§ Job A
Edit the stored rows below, the ones listing names from kingdom down, by swapping "common name" for "vernacular name" and keeping every other line unchanged. Leave the pictures out of your answer.

§ Quoted passage
Stakeholder engagement

The topic for this review was initially proposed by the research funder BONUS (https://www.bonusportal.org/). The scope of the project was then refined through expert discussions as part of the process of drafting an application in response to the call by the research funder. The scope and the search strategy were further refined by a stakeholder group consisting of the broader BONUS RETURN project consortium members (see https://www.bonusreturn.com/), local stakeholders from the three BONUS RETURN case study areas in Finland, Poland and Sweden, as well as external experts from these countries, which explains the Baltic Sea basin focus.

Objective of the review

The primary question for this systematic review is:

  • Are struvite precipitation and ammonia stripping effective ecotechnologies for recovery and reuse of nitrogen and phosphorus from anaerobic digestate?

The secondary questions are as follows:

  • SQ1: How effective are struvite precipitation and ammonia stripping for the recovery of nitrogen and phosphorus from anaerobic digestate?

  • SQ2: How effective are recovered products from these processes (struvite and ammonium sulphate) as fertilisers?

This review will focus on struvite precipitation and ammonia stripping currently developed and applied globally. We will investigate application of recovered products (struvite and ammonium sulphate) in the Baltic Sea and boreo-temperate regions. Figure 1 describes the study system and the relation between review questions.

Fig. 1
figure 1

Conceptual diagram with review context and questions. The diagram is simplified, and it is showing an ideal system. There are P and N losses along the cycle

Full size image

The first secondary question (SQ1) has the following components:

  • Population(s) Agricultural residuals and domestic wastewater (including blackwater) globally.

  • Intervention(s) Struvite precipitation and ammonia stripping undertaken for the purposes of recovering N and P from the liquid phase anaerobic digestate.

  • Comparator(s) Before ecotechnology use, a control site without an ecotechnology, a comparison between different ecotechnologies, different intensities of the same ecotechnology, time series after ecotechnology implementation.

  • Outcome(s) Recovery potential of N compounds (total N, ammonium and/or ammonia) and P compounds [total P, phosphate)] expressed as a recovered percentage in the digestate flow stream and/or total recovery in the wastewater.

The second secondary question (SQ2) has the following components:

  • Population(s) Ecosystems of boreo-temperate regions, with a focus on the Baltic Sea region (as requested by stakeholders).

  • Intervention(s) Struvite and ammonium sulphate used as fertilisers.

  • Comparator(s) Before the product use, a control site without a product, a comparison between different products, different intensities of the same product, time series after product implementation.

  • Outcome(s) Crop yield, N and P uptake by plants and their use efficiency, dissolution rate, apparent P recovery, apparent N recovery, related fertiliser efficiency, fertiliser use efficiency (including N and P use efficiency), and similar.

(Stored records)
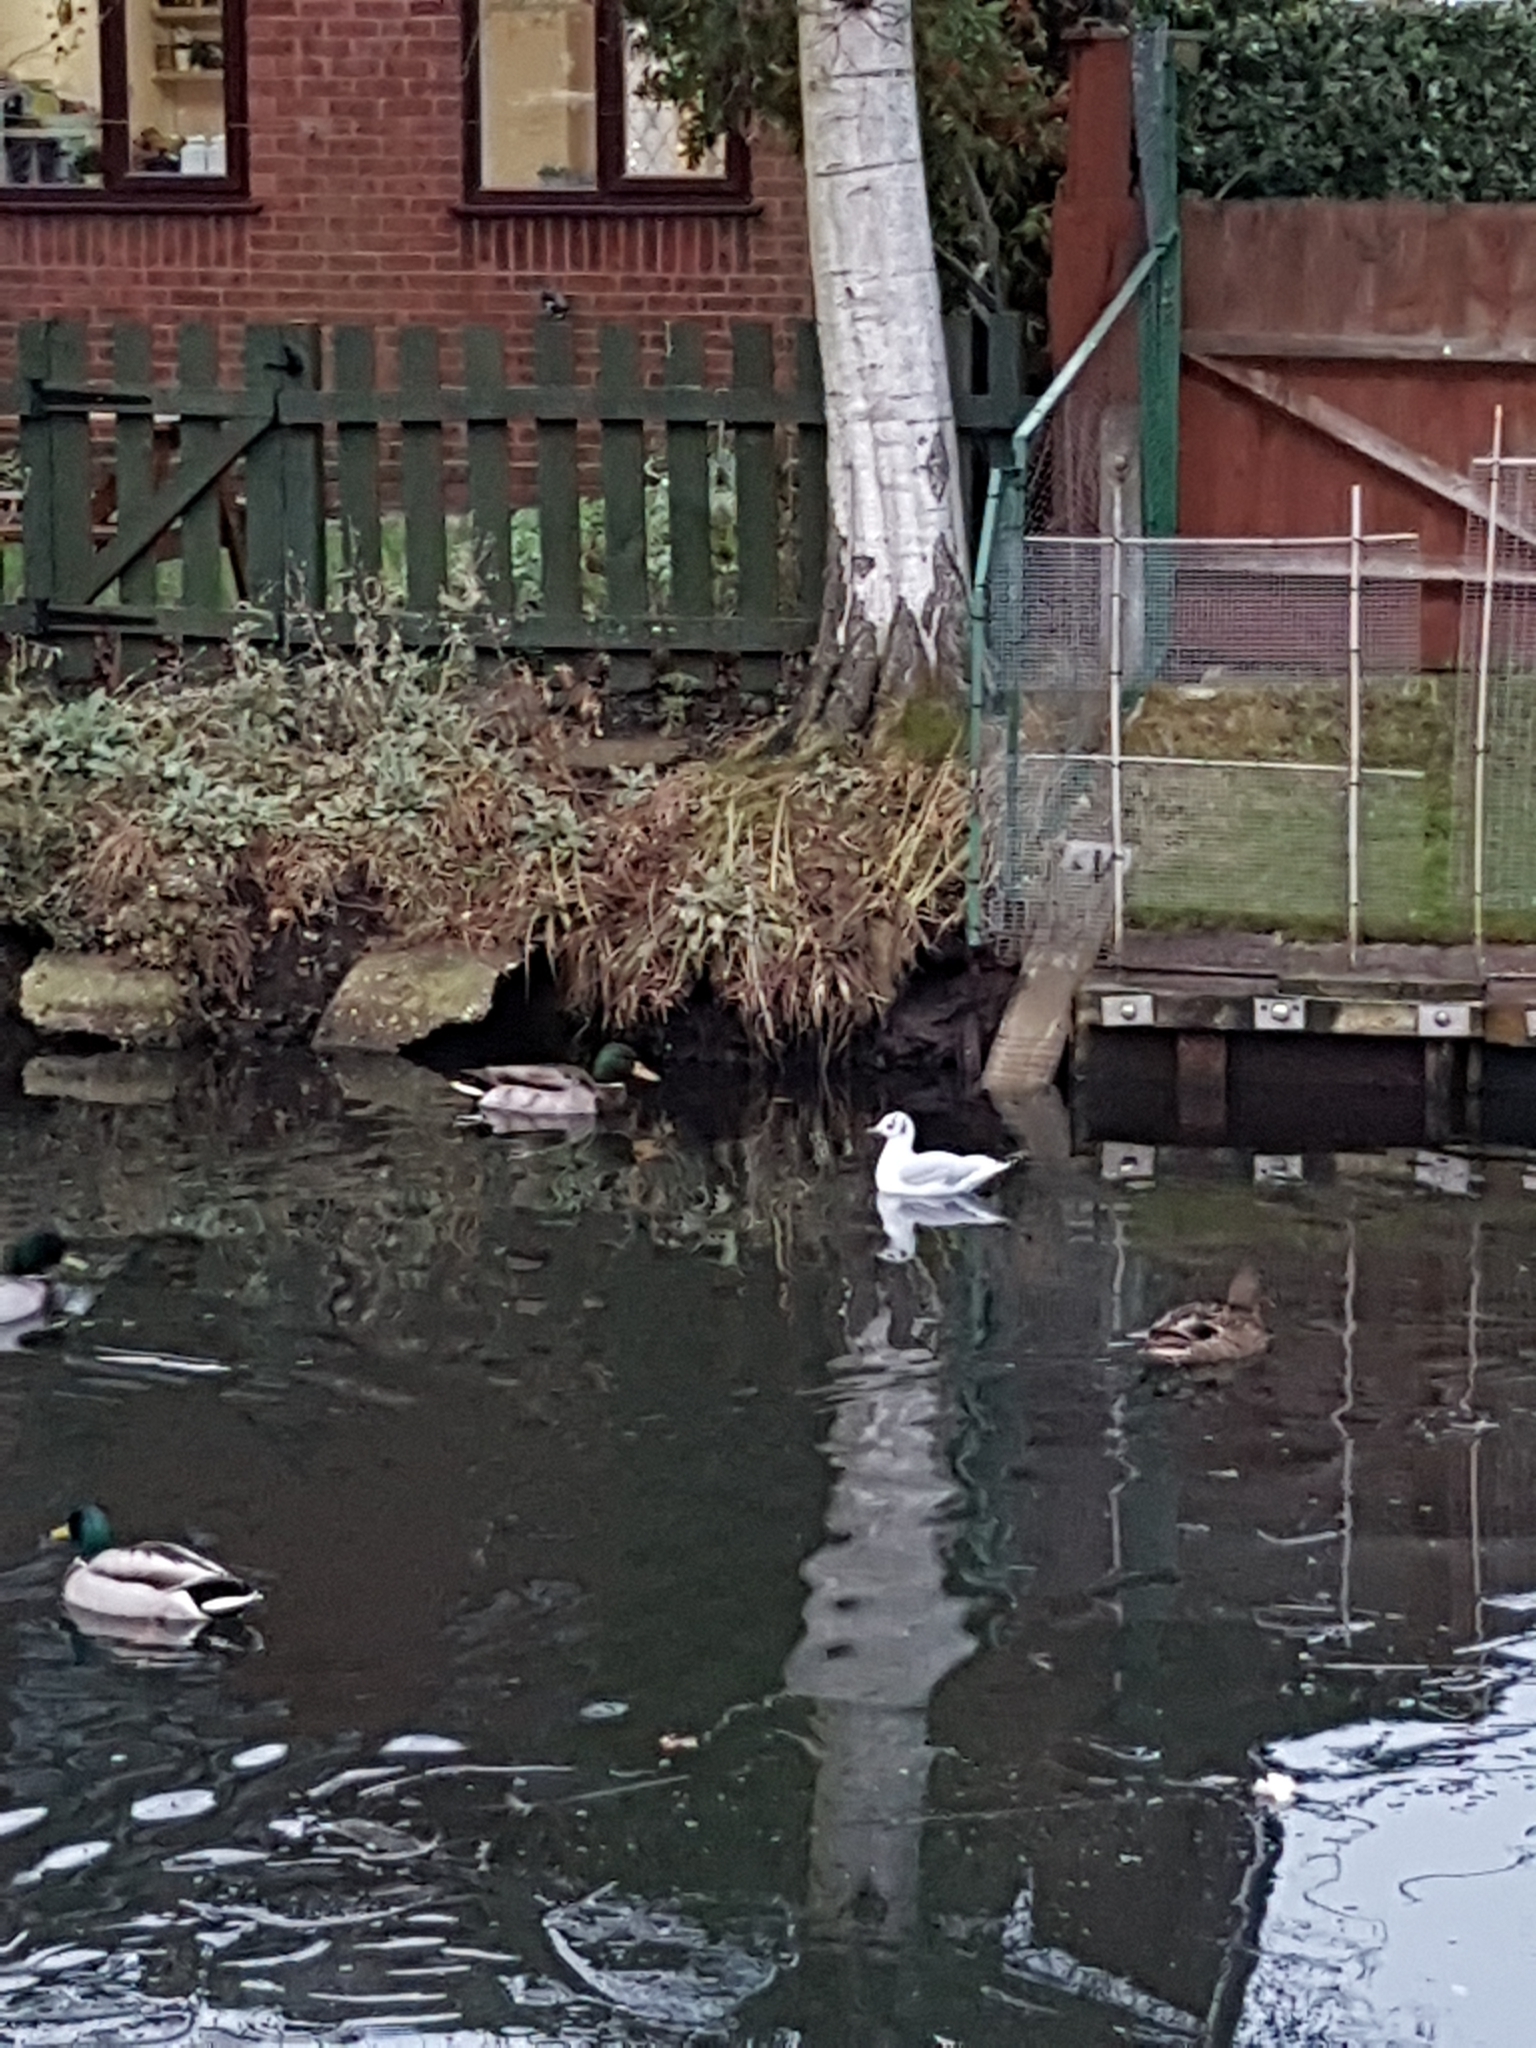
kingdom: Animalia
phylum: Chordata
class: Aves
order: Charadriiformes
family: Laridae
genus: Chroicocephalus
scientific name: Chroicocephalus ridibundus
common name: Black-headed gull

§ Job B
Summarize the passage on nutrient recovery from digestate in two sentences.

§ Task output A
kingdom: Animalia
phylum: Chordata
class: Aves
order: Charadriiformes
family: Laridae
genus: Chroicocephalus
scientific name: Chroicocephalus ridibundus
vernacular name: Black-headed gull

§ Task output B
The review's topic was proposed by the research funder BONUS and refined by experts and a stakeholder group that included members from Finland, Poland and Sweden, which explains its Baltic Sea focus. It asks whether struvite precipitation and ammonia stripping effectively recover nitrogen and phosphorus from anaerobic digestate, and how well the recovered struvite and ammonium sulphate work as fertilizers, with their application examined in the Baltic Sea and boreo-temperate regions.